Computational immunology offers in silico strategies for understanding of complex processes occurring in the natural immune system of a living organism that are difficult to explore by traditional in vivo or in vitro techniques. The monograph introduces conceptual languages and approaches for modelling biological processes. The Agent Modelling Language is investigated for conceptualisation of immune processes. AML-based diagrams represent properties and processes occurring in a lymph node.

About the author

Martina Husáková is an Assistant Professor of Information Technologies at the University of Hradec Králové – Faculty of Informatics and Management in the Czech Republic. She is interested in the education of knowledge-based technologies covering development of multi-agent systems, object-oriented modelling, semantic web technologies and ontological engineering. She has published articles on multi-agent systems, ontological engineering and computational immunology. The monograph is partly based on experience received during the three-month intership in the YCIL – York Computational Immunology Lab grouping researchers which are focused on modelling complexity of the natural immune system.

Annotation

The natural immune system is an amazing complex system aiming at the homeostasis maintenance of a living organism. The non-linear, dynamic and complex nature of this system renders the behaviour far from predictable. This fact complicates exploration of immune processes and their understanding with traditional in vivo or in vitro strategies. Techniques of computer science are a promising alternative for the investigation of the natural immune system.
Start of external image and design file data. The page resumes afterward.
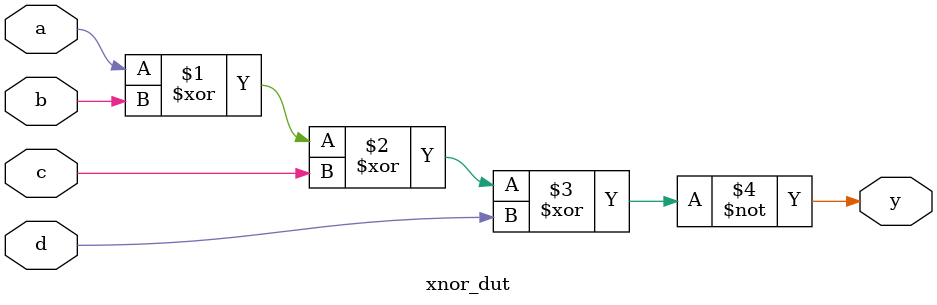
<source format=v>
module xnor_dut (
    input a,b,c,d ,output y
);

xnor(y,a,b,c,d);
// assign y=~(a^b);
    
endmodule
 


</source>
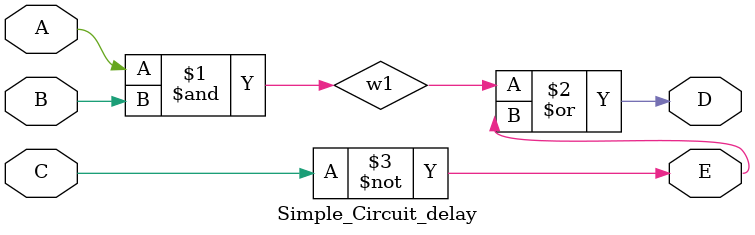
<source format=v>
module Simple_Circuit_delay (A, B, C, D, E); 
output D,E; 
input A,B,C;  
wire w1; 
and #20 (w1, A, B);  
not #10 (E, C);  
or  #30 (D, w1, E);

endmodule
</source>
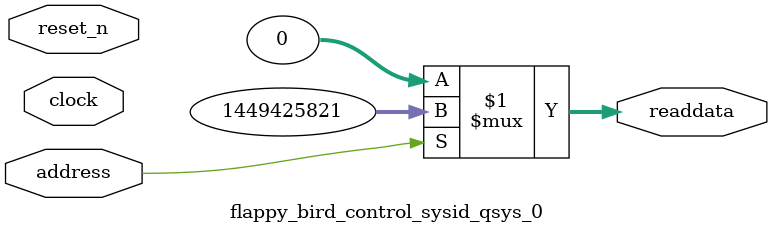
<source format=v>

`timescale 1ns / 1ps
// synthesis translate_on

// turn off superfluous verilog processor warnings 
// altera message_level Level1 
// altera message_off 10034 10035 10036 10037 10230 10240 10030 

module flappy_bird_control_sysid_qsys_0 (
               // inputs:
                address,
                clock,
                reset_n,

               // outputs:
                readdata
             )
;

  output  [ 31: 0] readdata;
  input            address;
  input            clock;
  input            reset_n;

  wire    [ 31: 0] readdata;
  //control_slave, which is an e_avalon_slave
  assign readdata = address ? 1449425821 : 0;

endmodule




</source>
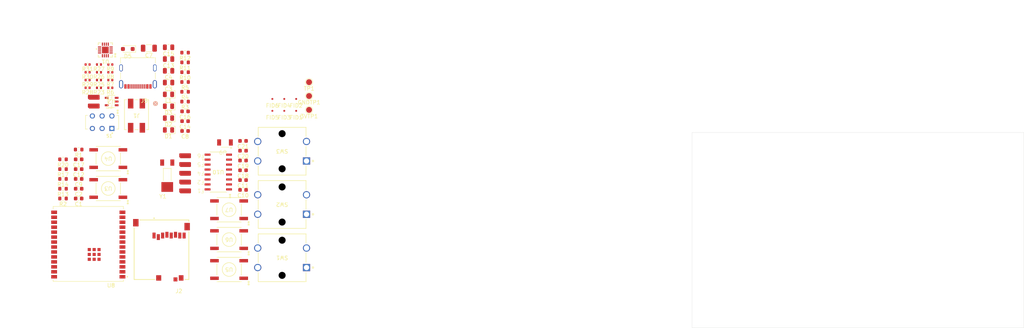
<source format=kicad_pcb>
(kicad_pcb
	(version 20241229)
	(generator "pcbnew")
	(generator_version "9.0")
	(general
		(thickness 1.6)
		(legacy_teardrops no)
	)
	(paper "A4")
	(layers
		(0 "F.Cu" signal)
		(2 "B.Cu" signal)
		(9 "F.Adhes" user "F.Adhesive")
		(11 "B.Adhes" user "B.Adhesive")
		(13 "F.Paste" user)
		(15 "B.Paste" user)
		(5 "F.SilkS" user "F.Silkscreen")
		(7 "B.SilkS" user "B.Silkscreen")
		(1 "F.Mask" user)
		(3 "B.Mask" user)
		(17 "Dwgs.User" user "User.Drawings")
		(19 "Cmts.User" user "User.Comments")
		(21 "Eco1.User" user "User.Eco1")
		(23 "Eco2.User" user "User.Eco2")
		(25 "Edge.Cuts" user)
		(27 "Margin" user)
		(31 "F.CrtYd" user "F.Courtyard")
		(29 "B.CrtYd" user "B.Courtyard")
		(35 "F.Fab" user)
		(33 "B.Fab" user)
		(39 "User.1" user)
		(41 "User.2" user)
		(43 "User.3" user)
		(45 "User.4" user)
		(47 "User.5" user)
		(49 "User.6" user)
		(51 "User.7" user)
		(53 "User.8" user)
		(55 "User.9" user)
	)
	(setup
		(pad_to_mask_clearance 0)
		(allow_soldermask_bridges_in_footprints no)
		(tenting front back)
		(grid_origin 86.5 48.3)
		(pcbplotparams
			(layerselection 0x00000000_00000000_55555555_5755f5ff)
			(plot_on_all_layers_selection 0x00000000_00000000_00000000_00000000)
			(disableapertmacros no)
			(usegerberextensions no)
			(usegerberattributes yes)
			(usegerberadvancedattributes yes)
			(creategerberjobfile yes)
			(dashed_line_dash_ratio 12.000000)
			(dashed_line_gap_ratio 3.000000)
			(svgprecision 4)
			(plotframeref no)
			(mode 1)
			(useauxorigin no)
			(hpglpennumber 1)
			(hpglpenspeed 20)
			(hpglpendiameter 15.000000)
			(pdf_front_fp_property_popups yes)
			(pdf_back_fp_property_popups yes)
			(pdf_metadata yes)
			(pdf_single_document no)
			(dxfpolygonmode yes)
			(dxfimperialunits yes)
			(dxfusepcbnewfont yes)
			(psnegative no)
			(psa4output no)
			(plot_black_and_white yes)
			(sketchpadsonfab no)
			(plotpadnumbers no)
			(hidednponfab no)
			(sketchdnponfab yes)
			(crossoutdnponfab yes)
			(subtractmaskfromsilk no)
			(outputformat 1)
			(mirror no)
			(drillshape 1)
			(scaleselection 1)
			(outputdirectory "")
		)
	)
	(net 0 "")
	(net 1 "3V3")
	(net 2 "MCU_EN")
	(net 3 "GND")
	(net 4 "Vsys")
	(net 5 "IO9")
	(net 6 "GPIO2")
	(net 7 "GPIO3")
	(net 8 "Net-(C12-Pad1)")
	(net 9 "Vbat")
	(net 10 "Vbus")
	(net 11 "/PWR/POWER_EN")
	(net 12 "Net-(C17-Pad1)")
	(net 13 "GPIO4")
	(net 14 "GPIO5")
	(net 15 "GPIO6")
	(net 16 "GPIO7")
	(net 17 "Net-(D1-A)")
	(net 18 "Net-(D2-A)")
	(net 19 "IO_CHG")
	(net 20 "Net-(D3-K)")
	(net 21 "Net-(D3-A)")
	(net 22 "SDA")
	(net 23 "SCL")
	(net 24 "Net-(F7-GOLDFINGER)")
	(net 25 "Net-(F8-GOLDFINGER)")
	(net 26 "Net-(J5-CC1_B)")
	(net 27 "D_N")
	(net 28 "Net-(J5-CC1_A)")
	(net 29 "D_P")
	(net 30 "Net-(U2-LX)")
	(net 31 "Net-(U8-IO8)")
	(net 32 "/PWR/TMR_CHR")
	(net 33 "/PWR/ISET_CHR")
	(net 34 "/PWR/TS_CHR")
	(net 35 "/PWR/ILIM_CHR")
	(net 36 "XTAL_P")
	(net 37 "XTAL_N")
	(net 38 "/PWR/TD_CHR")
	(net 39 "/PWR/EN1_CHR")
	(net 40 "/PWR/EN2_CHR")
	(net 41 "/PWR/CE_CHR")
	(net 42 "unconnected-(TP1-Pad1)")
	(net 43 "unconnected-(U8-IO11-Pad12)")
	(net 44 "SCK")
	(net 45 "unconnected-(U8-IO20-Pad18)")
	(net 46 "CS_SD")
	(net 47 "MOSI")
	(net 48 "unconnected-(U8-IO15-Pad23)")
	(net 49 "unconnected-(U8-NC-Pad22)")
	(net 50 "MISO")
	(net 51 "CardDetect_SD")
	(net 52 "unconnected-(J2-DAT1-PadP8)")
	(net 53 "unconnected-(J2-DAT2-PadP1)")
	(net 54 "unconnected-(U10-PVDD-Pad13)")
	(net 55 "unconnected-(U10--OUT_R-Pad14)")
	(net 56 "unconnected-(U10-PGND-Pad15)")
	(net 57 "unconnected-(U10-+OUT_L-Pad1)")
	(net 58 "unconnected-(U10-PGND-Pad2)")
	(net 59 "unconnected-(U10-INR-Pad10)")
	(net 60 "unconnected-(U10-SHND-Pad12)")
	(net 61 "unconnected-(U10-VREF-Pad8)")
	(net 62 "unconnected-(U10-GND-Pad11)")
	(net 63 "unconnected-(U10-VDD-Pad6)")
	(net 64 "unconnected-(U10-NC-Pad9)")
	(net 65 "unconnected-(U10-PVDD-Pad4)")
	(net 66 "unconnected-(U10-INL-Pad7)")
	(net 67 "unconnected-(U10-+OUT_R-Pad16)")
	(net 68 "unconnected-(U10-MUTE-Pad5)")
	(net 69 "unconnected-(U10--OUT_L-Pad3)")
	(footprint "Capacitor_SMD:C_0603_1608Metric" (layer "F.Cu") (at -70.615 55.175 180))
	(footprint "Resistor_SMD:R_0402_1005Metric" (layer "F.Cu") (at -68.325 30.885 180))
	(footprint "LED_SMD:LED_0805_2012Metric" (layer "F.Cu") (at -47.605 47.65 180))
	(footprint "CommonLib_HORUS:GOLD_FINGERS" (layer "F.Cu") (at -43.35 58.755 180))
	(footprint "Capacitor_SMD:C_0603_1608Metric" (layer "F.Cu") (at -28.505 57.985 180))
	(footprint "Library:XTAL_MS1V-T1K-32.768KHZ-12.5PF-20PPM-TA-QC" (layer "F.Cu") (at -47.925 59.555 180))
	(footprint "Library:CONN2_2059-302&slash_998-403_WAG" (layer "F.Cu") (at -55.800002 43.736657 180))
	(footprint "LED_SMD:LED_0805_2012Metric" (layer "F.Cu") (at -47.605 41.57 180))
	(footprint "Library:SWITCH_45SK43SMTR92LFS" (layer "F.Cu") (at -32.08 75.7378 180))
	(footprint "Capacitor_SMD:C_0805_2012Metric" (layer "F.Cu") (at -47.585 29.485 180))
	(footprint "Resistor_SMD:R_0402_1005Metric" (layer "F.Cu") (at -65.415 30.885 180))
	(footprint "Resistor_SMD:R_0603_1608Metric" (layer "F.Cu") (at -43.355 35.365 180))
	(footprint "Resistor_SMD:R_0603_1608Metric" (layer "F.Cu") (at -74.625 60.195 180))
	(footprint "Resistor_SMD:R_0402_1005Metric" (layer "F.Cu") (at -62.505 34.865 180))
	(footprint "TestPoint:TestPoint_Pad_D1.5mm" (layer "F.Cu") (at -11.595 38.955 180))
	(footprint "Capacitor_SMD:C_0805_2012Metric" (layer "F.Cu") (at -47.585 26.475 180))
	(footprint "Fiducial:Fiducial_0.5mm_Mask1.5mm" (layer "F.Cu") (at -20.995 39.705 180))
	(footprint "LED_SMD:LED_0805_2012Metric" (layer "F.Cu") (at -47.605 38.53 180))
	(footprint "Resistor_SMD:R_0402_1005Metric" (layer "F.Cu") (at -65.415 32.875 180))
	(footprint "Resistor_SMD:R_0603_1608Metric" (layer "F.Cu") (at -70.615 52.665 180))
	(footprint "Library:2425754-1_TEC" (layer "F.Cu") (at -12.2488 69.2462 180))
	(footprint "Capacitor_SMD:C_0603_1608Metric" (layer "F.Cu") (at -70.615 57.685 180))
	(footprint "Capacitor_SMD:C_0603_1608Metric" (layer "F.Cu") (at -43.355 45.405 180))
	(footprint "Resistor_SMD:R_0603_1608Metric" (layer "F.Cu") (at -43.355 32.855 180))
	(footprint "Resistor_SMD:R_0402_1005Metric" (layer "F.Cu") (at -68.325 32.875 180))
	(footprint "Resistor_SMD:R_0402_1005Metric" (layer "F.Cu") (at -62.505 36.855 180))
	(footprint "TestPoint:TestPoint_Pad_D1.5mm" (layer "F.Cu") (at -11.595 42.505 180))
	(footprint "Resistor_SMD:R_0402_1005Metric" (layer "F.Cu") (at -62.505 30.885 180))
	(footprint "Capacitor_SMD:C_0805_2012Metric" (layer "F.Cu") (at -47.585 32.495 180))
	(footprint "TestPoint:TestPoint_Pad_D1.5mm" (layer "F.Cu") (at -11.595 35.405 180))
	(footprint "Capacitor_SMD:C_0805_2012Metric"
		(layer "F.Cu")
		(uuid "69398717-0a2a-42fa-b64d-6ccb06567f95")
		(at -47.585 35.505 180)
		(descr "Capacitor SMD 0805 (2012 Metric), square (rectangular) end terminal, IPC-7351 nominal, (Body size source: IPC-SM-782 page 76, https://www.pcb-3d.com/wordpress/wp-content/uploads/ipc-sm-782a_amendment_1_and_2.pdf, https://docs.google.com/spreadsheets/d/1BsfQQcO9C6DZCsRaXUlFlo91Tg2WpOkGARC1WS5S8t0/edit?usp=sharing), generated with kicad-footprint-generator")
		(tags "capacitor")
		(property "Reference" "C3"
			(at 0 -1.68 0)
			(layer "F.SilkS")
			(uuid "3f0a83f3-b579-4892-9aa0-2096c0102e23")
			(effects
				(font
					(size 1 1)
					(thickness 0.15)
				)
			)
		)
		(property "Value" "4.7uF"
			(at 0 1.68 0)
			(layer "F.Fab")
			(uuid "32b39e19-8188-4490-b87c-7839faf84b69")
			(effects
				(font
					(size 1 1)
					(thickness 0.15)
				)
			)
		)
		(property "Datasheet" "~"
			(at 0 0 0)
			(layer "F.Fab")
			(hide yes)
			(uuid "d50e4bc6-215b-441c-a029-4b4530d41517")
			(effects
				(font
					(size 1.27 1.27)
					(thickness 0.15)
				)
			)
		)
		(property "Description" "Unpolarized capacitor"
			(at 0 0 0)
			(layer "F.Fab")
			(hide yes)
			(uuid "fcd34e04-3a7e-4cc1-a365-09f44b7599e1")
			(effects
				(font
					(size 1.27 1.27)
					(thickness 0.15)
				)
			)
		)
		(property "PCKG" "0805"
			(at 0 0 180)
			(unlocked yes)
			(layer "F.Fab")
			(hide yes)
			(uuid "164c3519-ed16-4d1c-8472-d97576961857")
			(effects
				(font
					(size 1 1)
					(thickness 0.15)
				)
			)
		)
		(property ki_fp_filters "C_*")
		(path "/d5cb3ecf-4df4-4562-8860-c43822ba9c77/81986e72-c4d1-4353-aa2f-f30750ddac6d")
		(sheetname "/PWR/")
		(sheetfile "PWR.kicad_sch")
		(attr smd)
		(fp_line
			(start -0.261252 0.735)
			(end 0.261252 0.735)
			(stroke
				(width 0.12)
				(type solid)
			)
			(layer "F.SilkS")
			(uuid "f80822eb-c14d-4592-9b62-0f5d19c562a2")
		)
		(fp_line
			(start -0.261252 -0.735)
			(end 0.261252 -0.735)
			(stroke
				(width 0.12)
				(type solid)
			)
			(layer "F.SilkS")
			(uuid "32819c64-5ccf-4f3c-bc00-753d5871fb8b")
		)
		(fp_line
			(start 1.7 0.98)
			(end -1.7 0.98)
			(stroke
				(width 0.05)
				(type solid)
			)
			(layer "F.CrtYd")
			(uuid "ee896f7f-bef0-44e2-a4ce-1873fb34e9d7")
		)
		(fp_line
			(start 1.7 -0.98)
			(end 1.7 0.98)
			(stroke
				(width 0.05)
				(type solid)
			)
			(layer "F.CrtYd")
			(uuid "56f29b
... [494232 chars truncated]
</source>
Computational immunology investigates an inner life of the natural immune system with the assistance of various approaches of computer science (artificial or computational intelligence), mathematics, physics or statistics. It offers in silico strategies helping with the understanding of phenomena that are difficult to explore through traditional techniques. The monograph introduces the historical context of this research area and the first computer science-based applications. It concentrates mainly on conceptual modelling of various biological processes with the usage of particular conceptual languages and approaches (concept maps, entity-relationship diagrams, ontologies, topic maps, SBML, CellML, SBGN, statecharts and UML) differing in the degree of formality and use. Conceptual models are crucial, because they highlight the most important “players” of immune processes and relations between them. Conceptualisation is inevitable especially if we study really complex system. The primary goal of the monograph is to investigate the usefulness of the Agent Modelling Language for conceptualisation of particular immune processes. The Agent Modelling Language (AML) extends the UML for conceptualisation of multi-agent systems. The natural immune system is perceived as the multi-agent system in the monograph. Selected types of AML-based diagrams represent properties and processes occurring in a secondary lymphoid organ – a lymph node where interactions between T-cells and dendritic cells are mainly taken into account.